### TASK PROMPT
Write out the entire listing below exactly, with the pictures left out.
RAW DATA Block Start
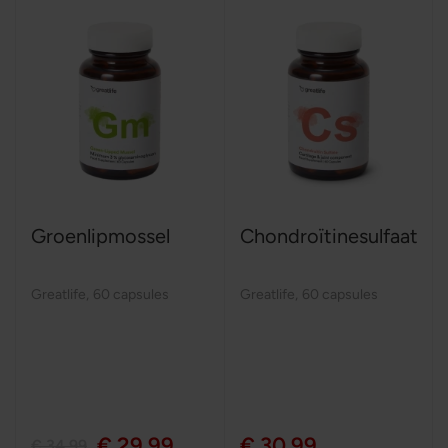
Groenlipmossel
Chondroïtinesulfaat
Greatlife
,
60 capsules
Greatlife
,
60 capsules
€ 29,99
€ 30,99
€ 34,99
RAW DATA Block End
### WRITTEN REPLY
Groenlipmossel
Chondroïtinesulfaat
Greatlife
,
60 capsules
Greatlife
,
60 capsules
€ 29,99
€ 30,99
€ 34,99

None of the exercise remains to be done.